Sunday 20 July 2008

Alternative EDI Formats Part II – JSON & Protocol Buffers

In the previous post I wrote how a large amount of EDI (that is Electronic Data Interchangein the widest sense) is done, without using a strict formalised standard, using CSV formats. Now Google has released details of how they execute server-to-server/program-to-program message interchange using Protocol Buffers. You won’t see the term EDI any where on Google but then the term doesn’t have a sexy web 2.0 image.

Google rejected the use of XML. I am all for that. To be fair, I think this is more to do with the desire for a binary format for super fast, supper scalable encoding and decoding. Inter-company EDI is universally text based. I can’t see that changing.

The first thing I noticed about the .proto files is their similarity to JSON. Their use seems to have pre-dated the popularisation of JSON. In other areas I have seen Google use YAML for similar definition purposes.

The .proto files are not message files. They are not sent as part of a message, ever. They are used to automatically compile programs to handle messages in the format defined by these files.

Now this struck me, because I think this is one area where CSV beats traditional EDI standards. That first row, of column headings, is like the file definition. If a trading partner adds new columns (or removes columns, or moves columns) the next time he sends the same type of message, it doesn’t matter. We don’t need to agree beforehand. The reciever can identify which cell is which piece of information by locating the column heading position.

Stripping the .proto example down to equate it with our first simplified JSON message data from the previous post, we get the following,

[[‘Jodie Foster’,1,’jfoster@silence.com’,’555-1234’],
[‘Sigourney Weaver’,2,’sweaver@alien.org’,’555-9876’],
[‘Drew Barrymore’,3,’dbarrymore@angel.net’,’555-2468’]]

message Person {
required string name = 1;
required int32 id = 2;
optional string email = 3;
repeated PhoneNumber phone = 4;
}


The field list is in a [Modifier – Type – Field Name – Sequence] format. Modifier and Type wouldn’t make much sense in JSON which is not restrictive in its type usage.
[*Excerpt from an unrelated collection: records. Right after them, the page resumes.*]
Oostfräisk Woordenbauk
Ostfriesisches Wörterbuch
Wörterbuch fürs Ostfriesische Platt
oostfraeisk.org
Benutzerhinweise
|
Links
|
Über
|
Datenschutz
Incorporating the sequence number into our JSON definition section gives us a useful ability.

{‘definition’:{‘name’:0,’id’:1,’email’:2}}

MessageObject.definition[‘name’] returns 0
Or,
MessageObject.definition.name returns 0

MessageObject.data[0][MessageObject.definition[‘name’]] returns Jodie Foster

Now we have the same ability to cope with our trading partners adding, moving and removing fields without the format losing its meaning.

<aside> Did you notice Google started numbering at 1 and not 0? What is that about? That is Muggle thinking! </aside>

What happens when we expand the pone field into a sub-table like before? On its own this sub-table would have a definition of,

{‘phonenumber’:0,’type’:1}

but we can't just slot this in and replace the existing phone field definition becuase we would lose the positional data. What Protocol Buffers does is list the definitions separately.

{‘definition’:{‘person’:{‘name’:0,’id’:1,’email’:2,’phone’:3},
'phone':{’phonenumber’:0,'type':1}},
‘data’:[[‘Jodie Foster’,1,’jfoster@silence.com’,
[[’555-1234’,'home'],
['555-777','mobile'],
['555-1235','fax']]],
[‘Sigourney Weaver’,2,’sweaver@alien.org’,
[[’555-9876’,'home'],
['555-0101','office']]],
[‘Drew Barrymore’,3,’dbarrymore@angel.net’,
[[’555-2468’,'home']]]]}

a=MessageObject.definition['person']['phone']
b=MessageObject.definition['phone']['phonenumber']
c=MessageObject.definition['phone']['phonetype']
MessageObject.data[0][a][2][b]
returns 555-1235
MessageObject.data[0][a][2][c]
returns fax

In this way the sender can omit any fields they like and the field sequence is no longer important. The receiver can still parse the message and extract the data segments. The message file size is kept to a minimum. returns

This is not JSONML (althogh that is intresting in it's own right) . This is about efficiently transporting a (potentially large) list of data objects of the same type.